**TO DO:** One figure is the expected answer: how many lines in the listing contain "holes".

**EXTRACTED ENTRIES:**
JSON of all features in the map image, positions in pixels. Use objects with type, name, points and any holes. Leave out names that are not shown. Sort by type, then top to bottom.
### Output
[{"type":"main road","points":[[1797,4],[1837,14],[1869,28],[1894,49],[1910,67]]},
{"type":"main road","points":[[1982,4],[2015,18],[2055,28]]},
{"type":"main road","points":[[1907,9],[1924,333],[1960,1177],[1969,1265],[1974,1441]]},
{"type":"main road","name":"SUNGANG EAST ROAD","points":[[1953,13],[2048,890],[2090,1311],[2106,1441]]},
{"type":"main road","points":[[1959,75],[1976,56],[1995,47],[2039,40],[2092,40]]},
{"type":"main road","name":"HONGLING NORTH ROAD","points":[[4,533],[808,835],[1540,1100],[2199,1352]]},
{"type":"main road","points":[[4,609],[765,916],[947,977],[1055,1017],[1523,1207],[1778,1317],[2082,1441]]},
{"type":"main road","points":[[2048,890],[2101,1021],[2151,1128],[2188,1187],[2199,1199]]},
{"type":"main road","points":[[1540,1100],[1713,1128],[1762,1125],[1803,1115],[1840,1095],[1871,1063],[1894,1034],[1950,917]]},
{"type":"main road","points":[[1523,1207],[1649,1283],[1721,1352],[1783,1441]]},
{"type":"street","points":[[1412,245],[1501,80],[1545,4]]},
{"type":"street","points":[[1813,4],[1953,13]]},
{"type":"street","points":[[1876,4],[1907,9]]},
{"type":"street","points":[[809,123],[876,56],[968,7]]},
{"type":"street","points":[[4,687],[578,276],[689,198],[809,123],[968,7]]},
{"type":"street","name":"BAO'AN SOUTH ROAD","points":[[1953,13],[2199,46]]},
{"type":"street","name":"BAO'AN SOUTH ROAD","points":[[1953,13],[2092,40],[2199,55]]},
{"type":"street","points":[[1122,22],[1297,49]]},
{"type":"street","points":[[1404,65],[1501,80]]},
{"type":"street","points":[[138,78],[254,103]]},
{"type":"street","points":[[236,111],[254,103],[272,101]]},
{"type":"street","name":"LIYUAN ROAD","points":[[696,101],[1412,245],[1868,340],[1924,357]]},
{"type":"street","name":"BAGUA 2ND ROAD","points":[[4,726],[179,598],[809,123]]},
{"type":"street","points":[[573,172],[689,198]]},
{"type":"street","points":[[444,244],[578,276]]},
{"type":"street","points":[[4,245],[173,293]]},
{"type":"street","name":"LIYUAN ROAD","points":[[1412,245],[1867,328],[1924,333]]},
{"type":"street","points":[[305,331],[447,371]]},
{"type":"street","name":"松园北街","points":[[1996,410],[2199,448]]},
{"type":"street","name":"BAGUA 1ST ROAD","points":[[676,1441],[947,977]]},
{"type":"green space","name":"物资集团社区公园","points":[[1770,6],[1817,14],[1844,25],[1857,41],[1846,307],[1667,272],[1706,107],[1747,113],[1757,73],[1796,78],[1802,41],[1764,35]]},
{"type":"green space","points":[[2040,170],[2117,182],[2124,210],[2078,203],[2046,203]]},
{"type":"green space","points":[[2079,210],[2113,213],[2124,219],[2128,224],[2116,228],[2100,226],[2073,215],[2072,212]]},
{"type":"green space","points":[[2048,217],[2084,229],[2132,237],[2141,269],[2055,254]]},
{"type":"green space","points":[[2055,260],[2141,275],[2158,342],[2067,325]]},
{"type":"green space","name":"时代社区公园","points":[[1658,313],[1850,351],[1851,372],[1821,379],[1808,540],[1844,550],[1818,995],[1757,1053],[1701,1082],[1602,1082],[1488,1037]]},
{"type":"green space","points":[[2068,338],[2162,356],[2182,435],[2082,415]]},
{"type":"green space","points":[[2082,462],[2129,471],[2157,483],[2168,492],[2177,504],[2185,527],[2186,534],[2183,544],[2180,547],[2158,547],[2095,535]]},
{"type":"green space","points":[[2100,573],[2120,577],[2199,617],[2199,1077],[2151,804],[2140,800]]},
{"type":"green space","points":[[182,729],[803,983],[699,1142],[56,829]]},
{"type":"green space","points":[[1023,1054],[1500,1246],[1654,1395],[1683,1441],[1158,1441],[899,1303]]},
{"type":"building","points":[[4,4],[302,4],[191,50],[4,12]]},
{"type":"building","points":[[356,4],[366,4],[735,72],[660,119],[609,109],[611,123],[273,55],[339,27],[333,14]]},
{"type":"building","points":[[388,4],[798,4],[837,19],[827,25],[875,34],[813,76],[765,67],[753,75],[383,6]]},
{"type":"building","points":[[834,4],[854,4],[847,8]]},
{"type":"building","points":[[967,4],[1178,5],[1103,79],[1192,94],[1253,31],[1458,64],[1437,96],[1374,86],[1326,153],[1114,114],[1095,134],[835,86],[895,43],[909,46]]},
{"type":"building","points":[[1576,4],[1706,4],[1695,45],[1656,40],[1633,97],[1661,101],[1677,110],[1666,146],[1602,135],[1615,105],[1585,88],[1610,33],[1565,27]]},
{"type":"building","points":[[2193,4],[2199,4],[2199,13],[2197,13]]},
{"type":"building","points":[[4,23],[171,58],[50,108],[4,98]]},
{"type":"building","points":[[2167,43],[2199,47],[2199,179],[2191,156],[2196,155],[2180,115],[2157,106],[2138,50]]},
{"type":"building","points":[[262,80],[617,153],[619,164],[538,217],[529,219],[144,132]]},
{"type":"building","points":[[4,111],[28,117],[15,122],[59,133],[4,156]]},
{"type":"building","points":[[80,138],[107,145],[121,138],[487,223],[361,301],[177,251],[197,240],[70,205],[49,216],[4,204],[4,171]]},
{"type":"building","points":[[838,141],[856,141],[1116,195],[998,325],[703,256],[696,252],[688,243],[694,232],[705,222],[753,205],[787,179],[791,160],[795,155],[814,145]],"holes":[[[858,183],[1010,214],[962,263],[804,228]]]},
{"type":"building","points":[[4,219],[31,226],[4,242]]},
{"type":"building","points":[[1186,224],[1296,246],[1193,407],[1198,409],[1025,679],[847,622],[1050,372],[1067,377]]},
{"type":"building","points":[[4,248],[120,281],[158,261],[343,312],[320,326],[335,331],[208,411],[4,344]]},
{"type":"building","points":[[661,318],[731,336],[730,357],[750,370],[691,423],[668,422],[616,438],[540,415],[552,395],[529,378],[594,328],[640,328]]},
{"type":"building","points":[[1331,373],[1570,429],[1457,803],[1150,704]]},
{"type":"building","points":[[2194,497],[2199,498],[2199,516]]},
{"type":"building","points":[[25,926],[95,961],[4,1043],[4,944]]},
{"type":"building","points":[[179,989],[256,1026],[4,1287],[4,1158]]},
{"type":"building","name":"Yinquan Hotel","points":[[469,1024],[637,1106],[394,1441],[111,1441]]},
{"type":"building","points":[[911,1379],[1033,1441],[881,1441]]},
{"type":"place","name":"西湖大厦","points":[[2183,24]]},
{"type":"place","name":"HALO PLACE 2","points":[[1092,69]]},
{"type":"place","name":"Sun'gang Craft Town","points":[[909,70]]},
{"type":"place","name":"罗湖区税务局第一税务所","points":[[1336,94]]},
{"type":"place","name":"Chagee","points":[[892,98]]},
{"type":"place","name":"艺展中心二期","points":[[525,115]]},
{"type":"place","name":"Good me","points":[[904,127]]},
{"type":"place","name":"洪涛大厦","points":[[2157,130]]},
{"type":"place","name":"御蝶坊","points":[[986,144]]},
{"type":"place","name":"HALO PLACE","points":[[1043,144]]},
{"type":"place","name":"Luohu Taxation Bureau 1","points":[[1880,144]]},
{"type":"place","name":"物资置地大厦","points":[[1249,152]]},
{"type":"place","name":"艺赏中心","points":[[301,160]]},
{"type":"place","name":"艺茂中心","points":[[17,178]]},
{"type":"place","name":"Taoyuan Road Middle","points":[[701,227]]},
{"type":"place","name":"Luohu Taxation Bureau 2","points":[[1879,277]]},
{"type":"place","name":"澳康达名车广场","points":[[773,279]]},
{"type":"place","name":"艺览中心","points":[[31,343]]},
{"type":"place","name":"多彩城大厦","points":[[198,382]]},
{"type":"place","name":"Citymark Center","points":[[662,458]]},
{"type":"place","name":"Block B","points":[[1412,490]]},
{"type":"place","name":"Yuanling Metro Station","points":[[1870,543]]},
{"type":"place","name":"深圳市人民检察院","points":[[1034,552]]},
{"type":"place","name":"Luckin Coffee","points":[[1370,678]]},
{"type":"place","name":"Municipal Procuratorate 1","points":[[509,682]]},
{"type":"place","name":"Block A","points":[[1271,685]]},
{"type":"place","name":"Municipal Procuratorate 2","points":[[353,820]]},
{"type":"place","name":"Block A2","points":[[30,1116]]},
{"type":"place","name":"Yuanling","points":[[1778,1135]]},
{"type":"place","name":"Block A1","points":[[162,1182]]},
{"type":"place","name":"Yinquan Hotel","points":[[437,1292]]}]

**ANSWER TO THE PROBLEM:** 2